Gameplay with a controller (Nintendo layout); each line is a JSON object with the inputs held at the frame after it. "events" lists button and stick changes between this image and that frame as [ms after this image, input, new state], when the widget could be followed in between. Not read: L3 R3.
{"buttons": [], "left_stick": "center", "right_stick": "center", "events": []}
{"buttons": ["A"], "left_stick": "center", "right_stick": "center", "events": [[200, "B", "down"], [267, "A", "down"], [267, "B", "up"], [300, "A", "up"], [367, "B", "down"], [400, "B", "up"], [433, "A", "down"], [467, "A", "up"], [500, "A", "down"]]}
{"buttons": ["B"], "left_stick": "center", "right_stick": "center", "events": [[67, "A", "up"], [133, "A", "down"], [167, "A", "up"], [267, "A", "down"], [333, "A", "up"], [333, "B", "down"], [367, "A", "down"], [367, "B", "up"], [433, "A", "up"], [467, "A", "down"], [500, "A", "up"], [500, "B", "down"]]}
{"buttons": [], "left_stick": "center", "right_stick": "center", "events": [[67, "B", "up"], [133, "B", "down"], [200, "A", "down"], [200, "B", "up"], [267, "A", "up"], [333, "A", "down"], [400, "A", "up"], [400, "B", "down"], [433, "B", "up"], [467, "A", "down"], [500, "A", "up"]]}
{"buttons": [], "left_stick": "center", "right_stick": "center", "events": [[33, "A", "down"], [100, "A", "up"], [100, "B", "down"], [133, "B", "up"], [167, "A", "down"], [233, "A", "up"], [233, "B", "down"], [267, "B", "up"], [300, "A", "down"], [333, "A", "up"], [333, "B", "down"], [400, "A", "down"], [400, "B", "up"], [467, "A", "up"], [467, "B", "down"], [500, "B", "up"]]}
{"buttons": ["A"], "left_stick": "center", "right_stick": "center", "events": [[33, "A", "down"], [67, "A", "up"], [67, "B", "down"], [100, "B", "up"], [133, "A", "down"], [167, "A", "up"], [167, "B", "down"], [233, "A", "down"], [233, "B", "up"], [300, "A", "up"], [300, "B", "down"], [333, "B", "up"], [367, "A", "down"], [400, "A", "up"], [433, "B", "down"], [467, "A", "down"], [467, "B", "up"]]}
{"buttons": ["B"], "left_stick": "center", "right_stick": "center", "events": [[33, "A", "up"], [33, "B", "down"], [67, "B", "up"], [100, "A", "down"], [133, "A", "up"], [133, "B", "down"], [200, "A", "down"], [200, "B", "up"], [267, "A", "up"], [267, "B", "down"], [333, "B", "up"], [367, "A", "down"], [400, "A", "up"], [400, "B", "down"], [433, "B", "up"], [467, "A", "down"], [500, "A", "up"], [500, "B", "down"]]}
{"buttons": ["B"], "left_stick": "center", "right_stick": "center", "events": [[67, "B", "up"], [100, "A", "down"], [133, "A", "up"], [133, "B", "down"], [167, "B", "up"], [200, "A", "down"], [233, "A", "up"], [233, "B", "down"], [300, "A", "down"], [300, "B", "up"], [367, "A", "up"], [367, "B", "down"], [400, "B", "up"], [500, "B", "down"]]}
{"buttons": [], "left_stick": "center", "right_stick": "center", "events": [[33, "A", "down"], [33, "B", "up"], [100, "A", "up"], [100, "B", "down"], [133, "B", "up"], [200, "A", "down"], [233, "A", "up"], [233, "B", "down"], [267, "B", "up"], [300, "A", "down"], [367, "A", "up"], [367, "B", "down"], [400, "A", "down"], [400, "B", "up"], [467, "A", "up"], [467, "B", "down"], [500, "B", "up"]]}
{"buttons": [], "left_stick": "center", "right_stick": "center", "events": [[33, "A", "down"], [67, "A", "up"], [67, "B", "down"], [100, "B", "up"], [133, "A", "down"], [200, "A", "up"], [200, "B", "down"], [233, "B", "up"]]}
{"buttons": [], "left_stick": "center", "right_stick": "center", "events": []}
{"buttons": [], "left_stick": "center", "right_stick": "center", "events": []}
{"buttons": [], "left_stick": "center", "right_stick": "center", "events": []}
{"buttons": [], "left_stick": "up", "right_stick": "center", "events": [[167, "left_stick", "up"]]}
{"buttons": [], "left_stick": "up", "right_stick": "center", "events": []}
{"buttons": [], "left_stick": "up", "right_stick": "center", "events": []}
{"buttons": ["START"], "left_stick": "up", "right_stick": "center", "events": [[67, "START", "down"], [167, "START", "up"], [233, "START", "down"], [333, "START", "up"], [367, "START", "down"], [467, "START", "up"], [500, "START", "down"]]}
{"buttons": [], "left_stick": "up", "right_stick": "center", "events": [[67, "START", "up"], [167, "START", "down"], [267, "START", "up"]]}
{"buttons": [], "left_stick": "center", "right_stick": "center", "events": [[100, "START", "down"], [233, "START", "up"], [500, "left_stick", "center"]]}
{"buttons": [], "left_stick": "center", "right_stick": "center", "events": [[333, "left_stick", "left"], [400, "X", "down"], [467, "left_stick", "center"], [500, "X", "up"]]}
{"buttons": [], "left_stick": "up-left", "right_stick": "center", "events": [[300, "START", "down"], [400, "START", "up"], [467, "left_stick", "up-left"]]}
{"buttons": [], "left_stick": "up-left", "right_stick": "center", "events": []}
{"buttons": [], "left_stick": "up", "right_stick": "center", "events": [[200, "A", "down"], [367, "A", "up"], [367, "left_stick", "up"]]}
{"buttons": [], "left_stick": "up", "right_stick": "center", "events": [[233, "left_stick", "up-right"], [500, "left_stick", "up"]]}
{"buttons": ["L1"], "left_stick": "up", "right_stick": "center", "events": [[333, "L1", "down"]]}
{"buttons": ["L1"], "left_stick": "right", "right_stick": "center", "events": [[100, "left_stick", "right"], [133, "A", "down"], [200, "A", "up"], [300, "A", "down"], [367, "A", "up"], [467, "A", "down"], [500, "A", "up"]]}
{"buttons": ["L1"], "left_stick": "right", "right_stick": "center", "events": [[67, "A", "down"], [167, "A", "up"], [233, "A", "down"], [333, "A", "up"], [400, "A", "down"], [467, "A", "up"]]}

#### What is needed:
Please repeat the data in full so that nothing differs from the original.

#### Solution to this problem:
Gameplay with a controller (Nintendo layout); each line is a JSON object with the inputs held at the frame after it. "events" lists button and stick changes between this image and that frame as [ms after this image, input, new state], when the widget could be followed in between. Not read: L3 R3.
{"buttons": [], "left_stick": "center", "right_stick": "center", "events": []}
{"buttons": ["A"], "left_stick": "center", "right_stick": "center", "events": [[200, "B", "down"], [267, "A", "down"], [267, "B", "up"], [300, "A", "up"], [367, "B", "down"], [400, "B", "up"], [433, "A", "down"], [467, "A", "up"], [500, "A", "down"]]}
{"buttons": ["B"], "left_stick": "center", "right_stick": "center", "events": [[67, "A", "up"], [133, "A", "down"], [167, "A", "up"], [267, "A", "down"], [333, "A", "up"], [333, "B", "down"], [367, "A", "down"], [367, "B", "up"], [433, "A", "up"], [467, "A", "down"], [500, "A", "up"], [500, "B", "down"]]}
{"buttons": [], "left_stick": "center", "right_stick": "center", "events": [[67, "B", "up"], [133, "B", "down"], [200, "A", "down"], [200, "B", "up"], [267, "A", "up"], [333, "A", "down"], [400, "A", "up"], [400, "B", "down"], [433, "B", "up"], [467, "A", "down"], [500, "A", "up"]]}
{"buttons": [], "left_stick": "center", "right_stick": "center", "events": [[33, "A", "down"], [100, "A", "up"], [100, "B", "down"], [133, "B", "up"], [167, "A", "down"], [233, "A", "up"], [233, "B", "down"], [267, "B", "up"], [300, "A", "down"], [333, "A", "up"], [333, "B", "down"], [400, "A", "down"], [400, "B", "up"], [467, "A", "up"], [467, "B", "down"], [500, "B", "up"]]}
{"buttons": ["A"], "left_stick": "center", "right_stick": "center", "events": [[33, "A", "down"], [67, "A", "up"], [67, "B", "down"], [100, "B", "up"], [133, "A", "down"], [167, "A", "up"], [167, "B", "down"], [233, "A", "down"], [233, "B", "up"], [300, "A", "up"], [300, "B", "down"], [333, "B", "up"], [367, "A", "down"], [400, "A", "up"], [433, "B", "down"], [467, "A", "down"], [467, "B", "up"]]}
{"buttons": ["B"], "left_stick": "center", "right_stick": "center", "events": [[33, "A", "up"], [33, "B", "down"], [67, "B", "up"], [100, "A", "down"], [133, "A", "up"], [133, "B", "down"], [200, "A", "down"], [200, "B", "up"], [267, "A", "up"], [267, "B", "down"], [333, "B", "up"], [367, "A", "down"], [400, "A", "up"], [400, "B", "down"], [433, "B", "up"], [467, "A", "down"], [500, "A", "up"], [500, "B", "down"]]}
{"buttons": ["B"], "left_stick": "center", "right_stick": "center", "events": [[67, "B", "up"], [100, "A", "down"], [133, "A", "up"], [133, "B", "down"], [167, "B", "up"], [200, "A", "down"], [233, "A", "up"], [233, "B", "down"], [300, "A", "down"], [300, "B", "up"], [367, "A", "up"], [367, "B", "down"], [400, "B", "up"], [500, "B", "down"]]}
{"buttons": [], "left_stick": "center", "right_stick": "center", "events": [[33, "A", "down"], [33, "B", "up"], [100, "A", "up"], [100, "B", "down"], [133, "B", "up"], [200, "A", "down"], [233, "A", "up"], [233, "B", "down"], [267, "B", "up"], [300, "A", "down"], [367, "A", "up"], [367, "B", "down"], [400, "A", "down"], [400, "B", "up"], [467, "A", "up"], [467, "B", "down"], [500, "B", "up"]]}
{"buttons": [], "left_stick": "center", "right_stick": "center", "events": [[33, "A", "down"], [67, "A", "up"], [67, "B", "down"], [100, "B", "up"], [133, "A", "down"], [200, "A", "up"], [200, "B", "down"], [233, "B", "up"]]}
{"buttons": [], "left_stick": "center", "right_stick": "center", "events": []}
{"buttons": [], "left_stick": "center", "right_stick": "center", "events": []}
{"buttons": [], "left_stick": "center", "right_stick": "center", "events": []}
{"buttons": [], "left_stick": "up", "right_stick": "center", "events": [[167, "left_stick", "up"]]}
{"buttons": [], "left_stick": "up", "right_stick": "center", "events": []}
{"buttons": [], "left_stick": "up", "right_stick": "center", "events": []}
{"buttons": ["START"], "left_stick": "up", "right_stick": "center", "events": [[67, "START", "down"], [167, "START", "up"], [233, "START", "down"], [333, "START", "up"], [367, "START", "down"], [467, "START", "up"], [500, "START", "down"]]}
{"buttons": [], "left_stick": "up", "right_stick": "center", "events": [[67, "START", "up"], [167, "START", "down"], [267, "START", "up"]]}
{"buttons": [], "left_stick": "center", "right_stick": "center", "events": [[100, "START", "down"], [233, "START", "up"], [500, "left_stick", "center"]]}
{"buttons": [], "left_stick": "center", "right_stick": "center", "events": [[333, "left_stick", "left"], [400, "X", "down"], [467, "left_stick", "center"], [500, "X", "up"]]}
{"buttons": [], "left_stick": "up-left", "right_stick": "center", "events": [[300, "START", "down"], [400, "START", "up"], [467, "left_stick", "up-left"]]}
{"buttons": [], "left_stick": "up-left", "right_stick": "center", "events": []}
{"buttons": [], "left_stick": "up", "right_stick": "center", "events": [[200, "A", "down"], [367, "A", "up"], [367, "left_stick", "up"]]}
{"buttons": [], "left_stick": "up", "right_stick": "center", "events": [[233, "left_stick", "up-right"], [500, "left_stick", "up"]]}
{"buttons": ["L1"], "left_stick": "up", "right_stick": "center", "events": [[333, "L1", "down"]]}
{"buttons": ["L1"], "left_stick": "right", "right_stick": "center", "events": [[100, "left_stick", "right"], [133, "A", "down"], [200, "A", "up"], [300, "A", "down"], [367, "A", "up"], [467, "A", "down"], [500, "A", "up"]]}
{"buttons": ["L1"], "left_stick": "right", "right_stick": "center", "events": [[67, "A", "down"], [167, "A", "up"], [233, "A", "down"], [333, "A", "up"], [400, "A", "down"], [467, "A", "up"]]}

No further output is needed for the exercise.